## What you will do
[1] In the thread on storing an int in a char array, what kind of data does the asker say they are sending across a network?
[2] Return the passage of the thread on storing an int in a char array starting with "A pointer to an" and going on through "behavior is undefined.".
[3] Summarize the thread on storing an int in a char array in two sentences.

+++ Document section +++

24

I want to store a 4-byte int in a char array... such that the first 4 locations of the char array are the 4 bytes of the int.

Then, I want to pull the int back out of the array...

Also, bonus points if someone can give me code for doing this in a loop... IE writing like 8 ints into a 32 byte array.

int har = 0x01010101;
char a[4];
int har2;

// write har into char such that:
// a[0] == 0x01, a[1] == 0x01, a[2] == 0x01, a[3] == 0x01 etc.....

// then, pull the bytes out of the array such that:
// har2 == har

Thanks guys!

EDIT: Assume int are 4 bytes...

EDIT2: Please don't care about endianness... I will be worrying about endianness. I just want different ways to acheive the above in C/C++. Thanks

EDIT3: If you can't tell, I'm trying to write a serialization class on the low level... so I'm looking for different strategies to serialize some common data types.

5
  • 8
    Maybe you should do your own homework... And then, if you have any doubts, you can post your code here and we will try to help you then. If you don't try to do it yourself, you are not going to learn anything.
    – jpmelos
    Oct 6, 2009 at 0:00
  • 1
    If you were writing C, you would know better than to initialize a variable with a value.
    – jkeys
    Oct 6, 2009 at 0:57
  • 4
    ummmm what? The above is just to get the question across.
    – Polaris878
    Oct 6, 2009 at 0:59
  • Are you only worried about ints, or do you need to do the same with non-POD types as well?
    – jalf
    Oct 6, 2009 at 9:51
  • 1
    Actually I should only be dealing with POD types (I have a lot of terrain data that I'm sending across a network). Hopefully I won't be dealing with anything too complicated.
    – Polaris878
    Oct 6, 2009 at 22:51

10 Answers 10

42

Unless you care about byte order and such, memcpy will do the trick:

memcpy(a, &har, sizeof(har));
...
memcpy(&har2, a, sizeof(har2));

Of course, there's no guarantee that sizeof(int)==4 on any particular implementation (and there are real-world implementations for which this is in fact false).

Writing a loop should be trivial from here.

0
23

Not the most optimal way, but is endian safe.


int har = 0x01010101;
char a[4];
a[0] = har & 0xff;
a[1] = (har>>8)  & 0xff;
a[2] = (har>>16) & 0xff;
a[3] = (har>>24) & 0xff;
2
  • Does this run into trouble if har is negative? (I Seem to remember that ther'es something odd about bitshifting and negative ints...) Oct 28, 2010 at 7:20
  • why would you need & 0xff for all of them?
    – pmoubed
    Aug 23, 2020 at 16:04
9
#include <stdio.h>

int main(void) {
    char a[sizeof(int)];
    *((int *) a) = 0x01010101;
    printf("%d\n", *((int *) a));
    return 0;
}

Keep in mind:

A pointer to an object or incomplete type may be converted to a pointer to a different object or incomplete type. If the resulting pointer is not correctly aligned for the pointed-to type, the behavior is undefined.

+++ Data under study +++

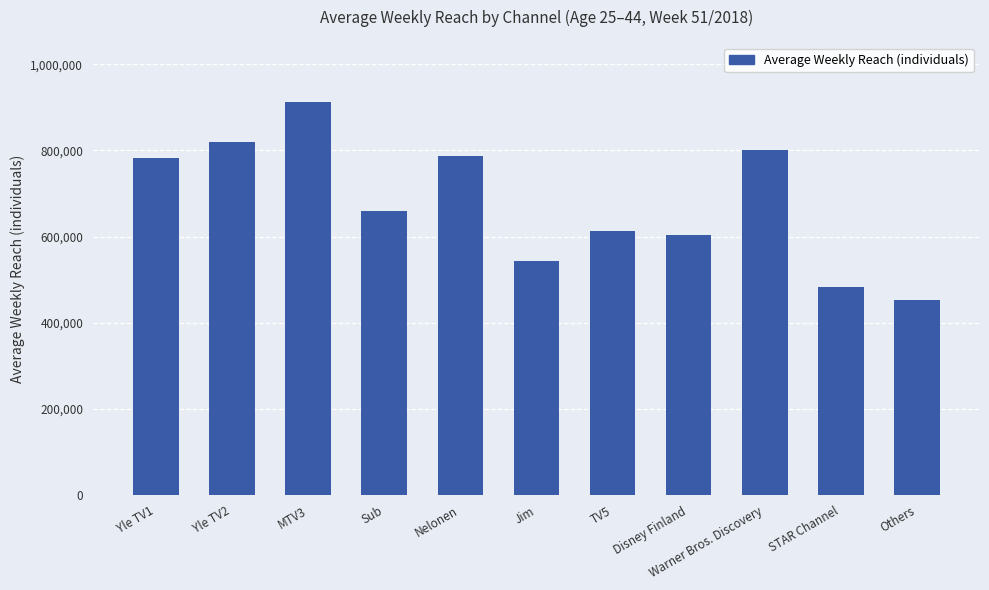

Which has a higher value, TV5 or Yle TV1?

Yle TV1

+++
+++ Data under study +++

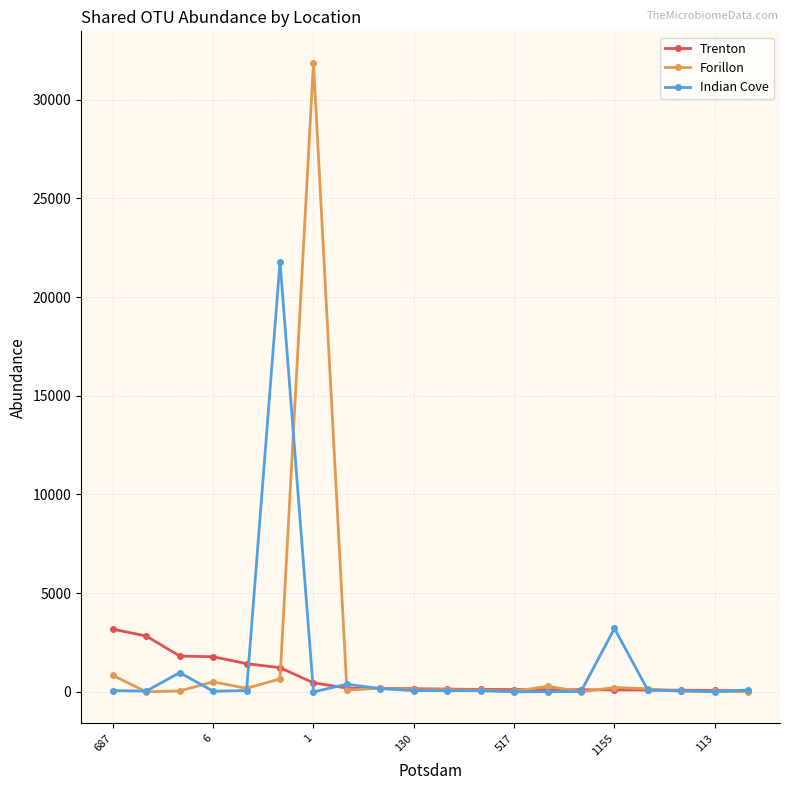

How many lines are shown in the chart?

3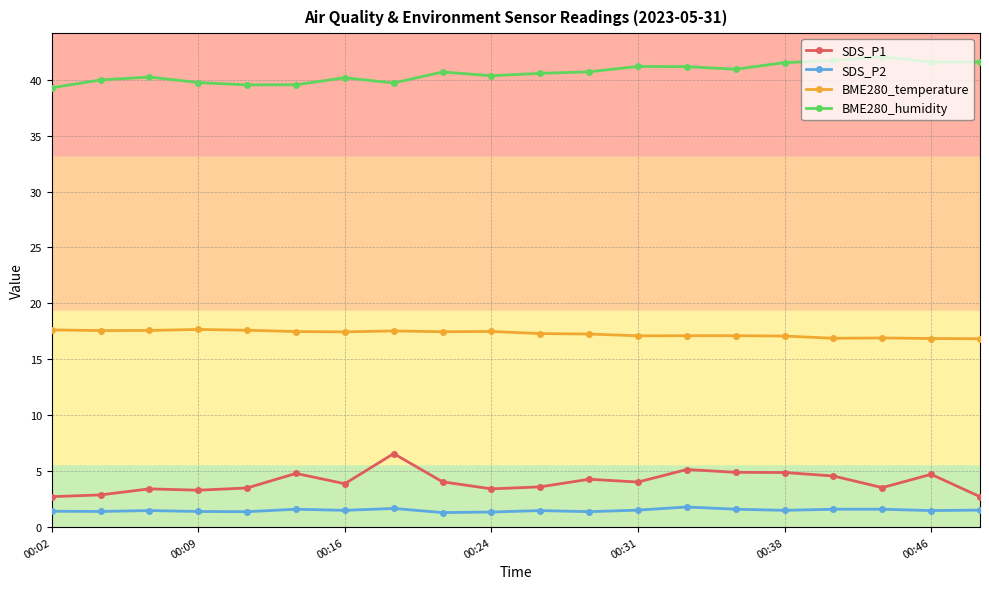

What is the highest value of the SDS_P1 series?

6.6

+++
+++ Data under study +++

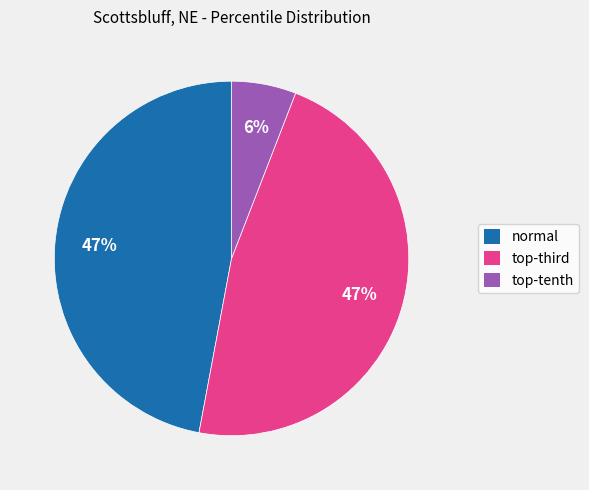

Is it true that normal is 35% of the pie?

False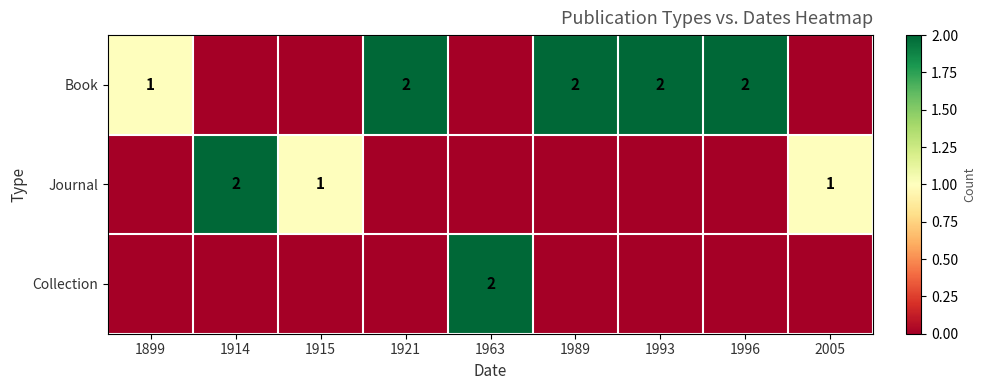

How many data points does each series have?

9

+++

## Written responses
[1] Terrain data.

[2]
A pointer to an object or incomplete type may be converted to a pointer to a different object or incomplete type. If the resulting pointer is not correctly aligned for the pointed-to type, the behavior is undefined.

[3] The asker wants to store a 4-byte int in the first four locations of a char array and then pull it back out, as part of a low-level serialization class, and says they will handle endianness themselves. Answers suggest copying the bytes with memcpy, extracting each byte with shifts and masks in an endian-safe way, or converting the array to an int pointer, which is undefined behavior if the resulting pointer is not correctly aligned.